*** Opening Study material ***
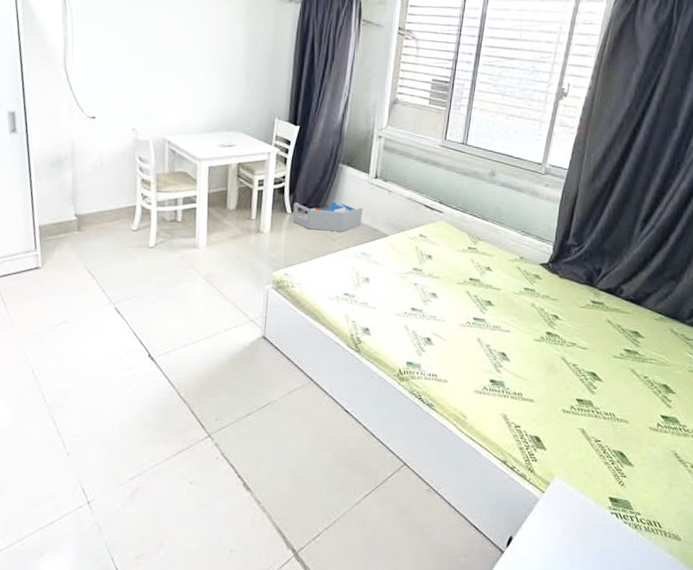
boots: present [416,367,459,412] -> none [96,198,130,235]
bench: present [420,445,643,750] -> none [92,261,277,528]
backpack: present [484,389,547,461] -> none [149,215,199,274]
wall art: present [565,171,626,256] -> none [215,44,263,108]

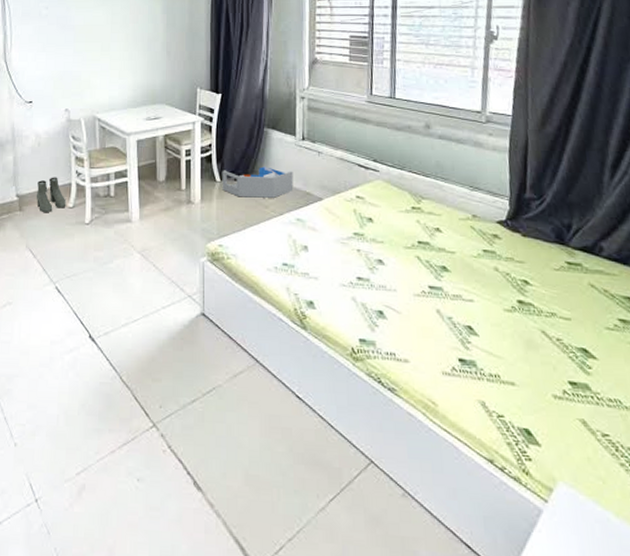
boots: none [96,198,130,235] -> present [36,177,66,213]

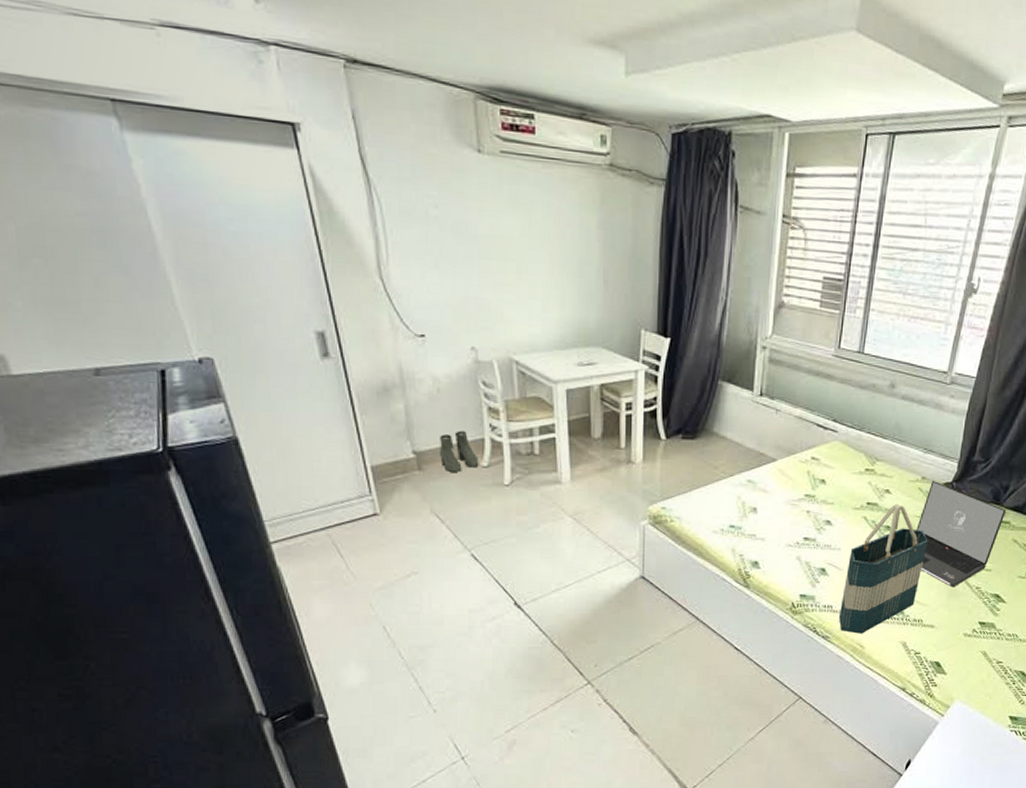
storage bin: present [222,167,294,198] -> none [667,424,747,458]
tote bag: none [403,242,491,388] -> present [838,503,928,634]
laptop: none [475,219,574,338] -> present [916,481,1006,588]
*** Closing Study material ***
*** Opening Study material ***
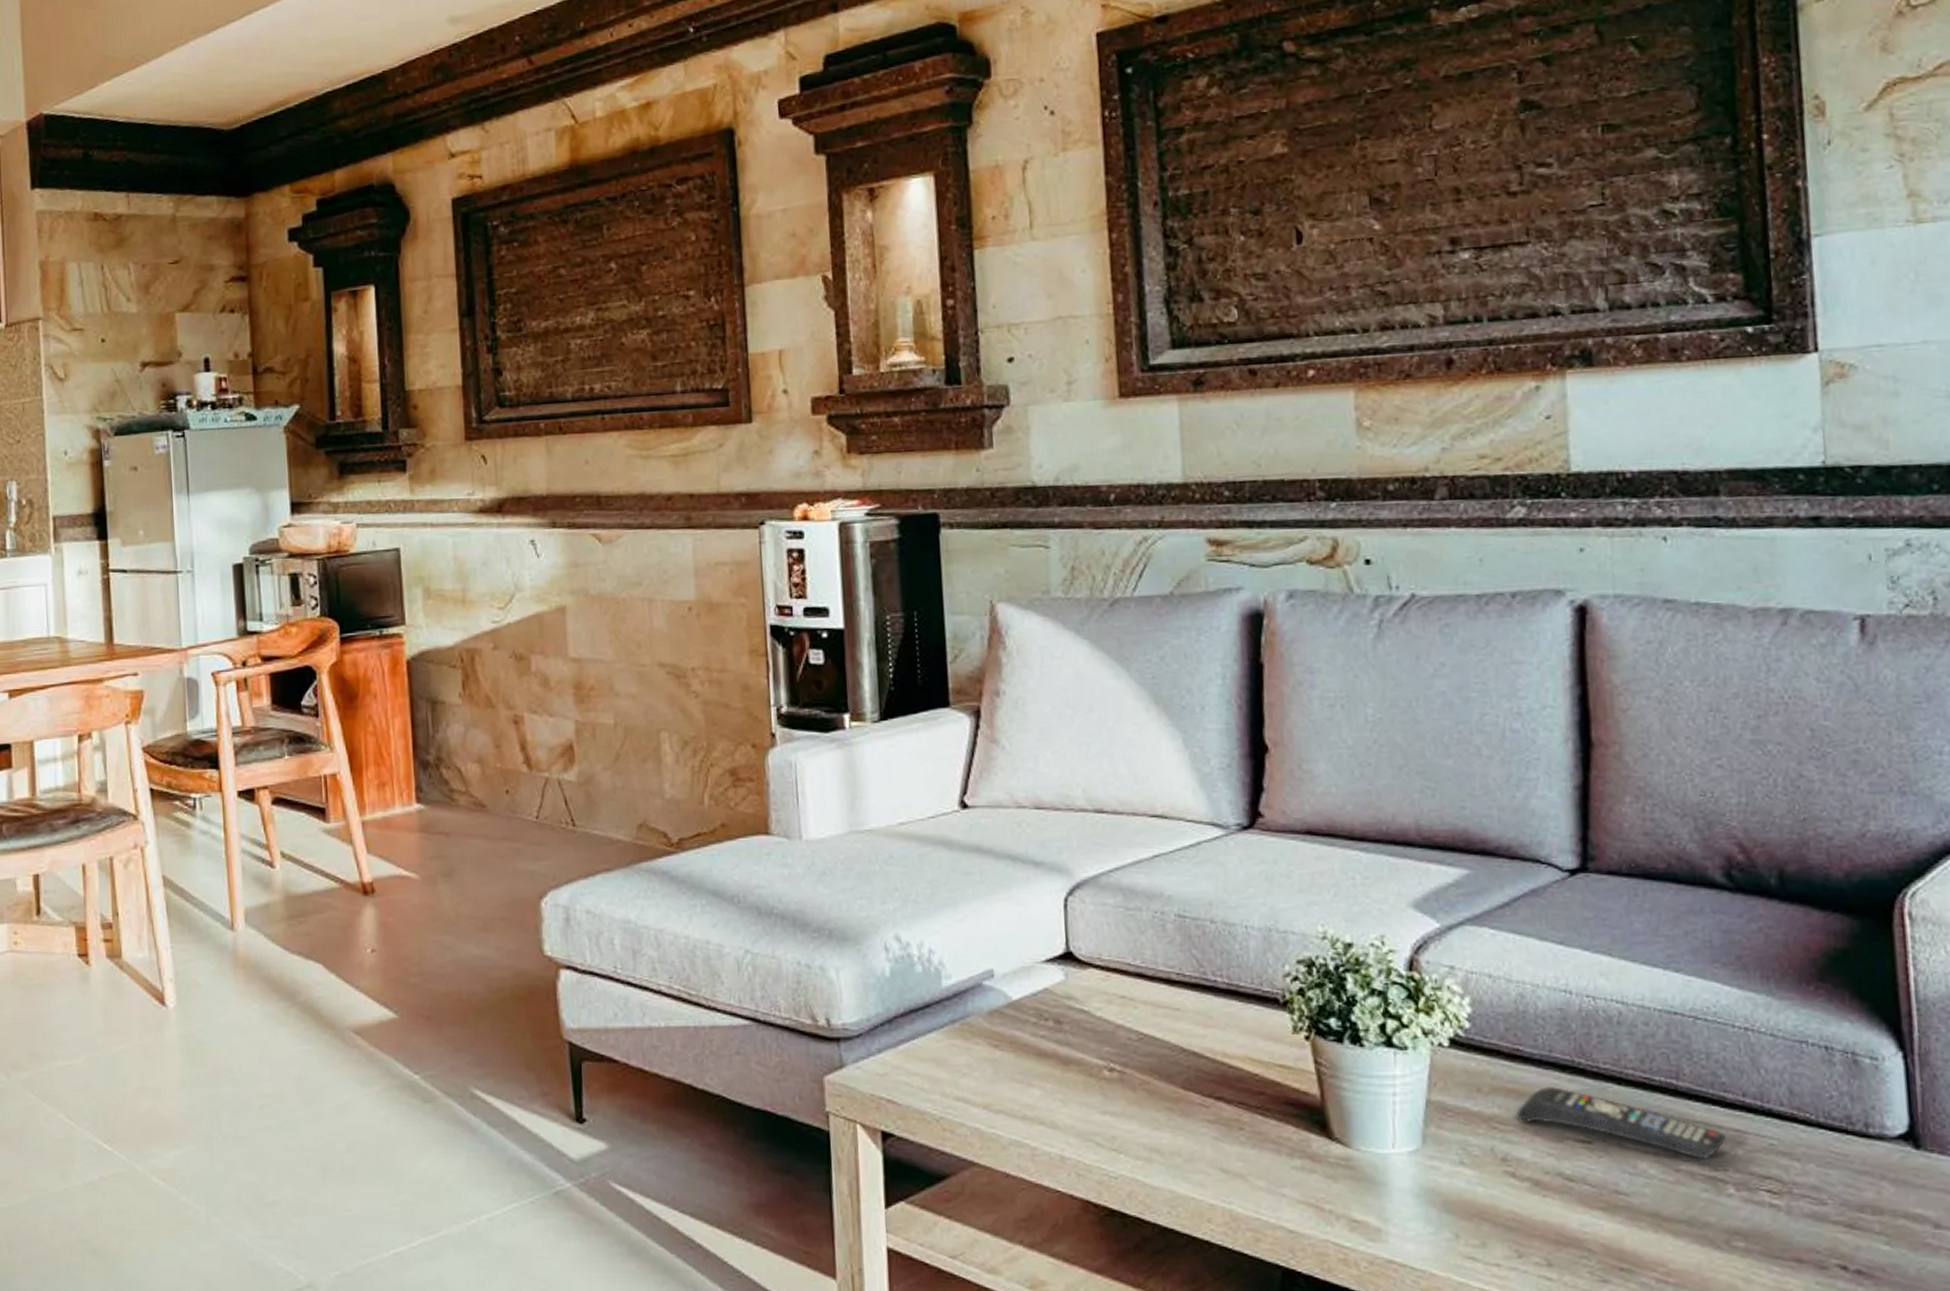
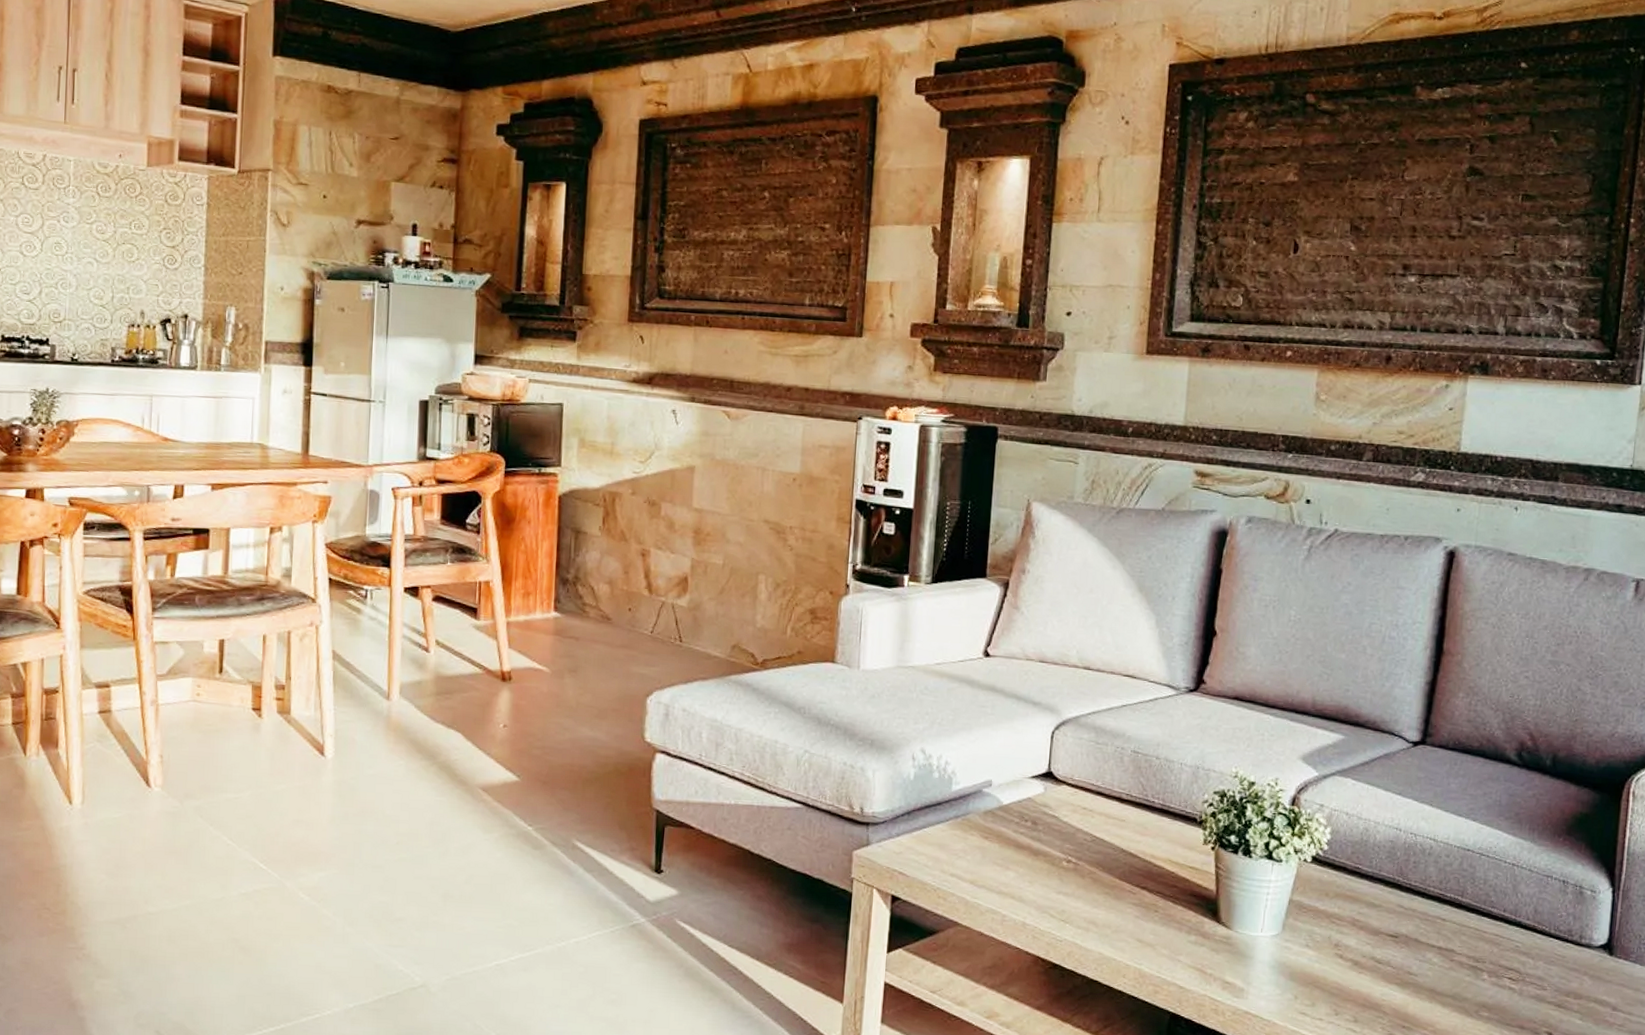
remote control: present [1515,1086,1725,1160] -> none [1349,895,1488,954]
*** Closing Study material ***
* [Work instruction]
In the data above, how many lines contain the string "boots"? Answer with the number only.

* [Task output]
2